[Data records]
--------------------
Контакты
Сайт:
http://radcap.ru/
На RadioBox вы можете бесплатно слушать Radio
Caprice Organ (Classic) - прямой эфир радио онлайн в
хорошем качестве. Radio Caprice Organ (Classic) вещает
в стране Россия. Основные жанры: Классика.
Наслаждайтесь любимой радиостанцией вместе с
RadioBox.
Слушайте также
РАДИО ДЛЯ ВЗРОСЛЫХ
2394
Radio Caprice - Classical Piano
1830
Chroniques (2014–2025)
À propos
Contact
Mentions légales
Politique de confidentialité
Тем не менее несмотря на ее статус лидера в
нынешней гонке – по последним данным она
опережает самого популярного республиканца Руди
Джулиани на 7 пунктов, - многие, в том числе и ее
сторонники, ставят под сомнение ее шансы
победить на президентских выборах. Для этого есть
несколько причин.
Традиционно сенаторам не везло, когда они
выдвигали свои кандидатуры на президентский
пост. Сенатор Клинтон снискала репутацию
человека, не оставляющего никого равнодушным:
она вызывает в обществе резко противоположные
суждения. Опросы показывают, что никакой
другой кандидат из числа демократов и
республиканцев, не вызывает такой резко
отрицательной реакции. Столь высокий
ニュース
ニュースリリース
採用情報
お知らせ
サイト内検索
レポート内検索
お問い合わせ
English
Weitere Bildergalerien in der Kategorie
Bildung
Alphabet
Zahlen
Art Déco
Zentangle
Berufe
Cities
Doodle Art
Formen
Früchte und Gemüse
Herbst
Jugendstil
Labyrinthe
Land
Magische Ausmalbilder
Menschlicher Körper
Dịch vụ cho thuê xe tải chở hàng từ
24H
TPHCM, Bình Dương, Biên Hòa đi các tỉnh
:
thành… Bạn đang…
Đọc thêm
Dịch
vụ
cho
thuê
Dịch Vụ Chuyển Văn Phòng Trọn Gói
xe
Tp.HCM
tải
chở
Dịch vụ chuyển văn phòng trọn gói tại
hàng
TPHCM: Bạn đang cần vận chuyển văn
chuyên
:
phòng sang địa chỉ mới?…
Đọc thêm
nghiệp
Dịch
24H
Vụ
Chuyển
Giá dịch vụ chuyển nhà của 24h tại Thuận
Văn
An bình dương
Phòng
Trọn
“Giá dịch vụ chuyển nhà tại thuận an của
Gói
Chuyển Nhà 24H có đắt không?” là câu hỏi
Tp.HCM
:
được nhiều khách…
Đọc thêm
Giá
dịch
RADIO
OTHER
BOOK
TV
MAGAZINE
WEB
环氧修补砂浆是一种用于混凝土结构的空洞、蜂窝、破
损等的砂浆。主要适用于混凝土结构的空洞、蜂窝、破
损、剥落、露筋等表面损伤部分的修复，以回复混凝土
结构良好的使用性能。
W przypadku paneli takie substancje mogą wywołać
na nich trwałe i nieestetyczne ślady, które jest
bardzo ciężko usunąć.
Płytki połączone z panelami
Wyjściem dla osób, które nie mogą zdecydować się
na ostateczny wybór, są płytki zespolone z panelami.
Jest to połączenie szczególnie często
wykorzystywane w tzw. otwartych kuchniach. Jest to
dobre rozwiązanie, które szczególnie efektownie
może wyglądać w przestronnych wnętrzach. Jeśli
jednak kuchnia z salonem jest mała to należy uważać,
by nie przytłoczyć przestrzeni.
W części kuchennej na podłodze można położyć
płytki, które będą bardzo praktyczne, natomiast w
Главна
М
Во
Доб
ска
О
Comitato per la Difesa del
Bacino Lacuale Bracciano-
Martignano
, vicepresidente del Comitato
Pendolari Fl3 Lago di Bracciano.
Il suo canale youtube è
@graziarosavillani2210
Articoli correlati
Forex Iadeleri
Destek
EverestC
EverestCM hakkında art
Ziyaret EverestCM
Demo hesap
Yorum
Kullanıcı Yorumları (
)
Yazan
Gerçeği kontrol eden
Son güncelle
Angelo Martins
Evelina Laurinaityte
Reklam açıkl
--------------------
Exercise description:
Copy the lines of the data word for word, starting at the very first line and ending at the line that contains "победить на президентских", including both.

Problem solution:
Контакты
Сайт:
http://radcap.ru/
На RadioBox вы можете бесплатно слушать Radio
Caprice Organ (Classic) - прямой эфир радио онлайн в
хорошем качестве. Radio Caprice Organ (Classic) вещает
в стране Россия. Основные жанры: Классика.
Наслаждайтесь любимой радиостанцией вместе с
RadioBox.
Слушайте также
РАДИО ДЛЯ ВЗРОСЛЫХ
2394
Radio Caprice - Classical Piano
1830
Chroniques (2014–2025)
À propos
Contact
Mentions légales
Politique de confidentialité
Тем не менее несмотря на ее статус лидера в
нынешней гонке – по последним данным она
опережает самого популярного республиканца Руди
Джулиани на 7 пунктов, - многие, в том числе и ее
сторонники, ставят под сомнение ее шансы
победить на президентских выборах. Для этого есть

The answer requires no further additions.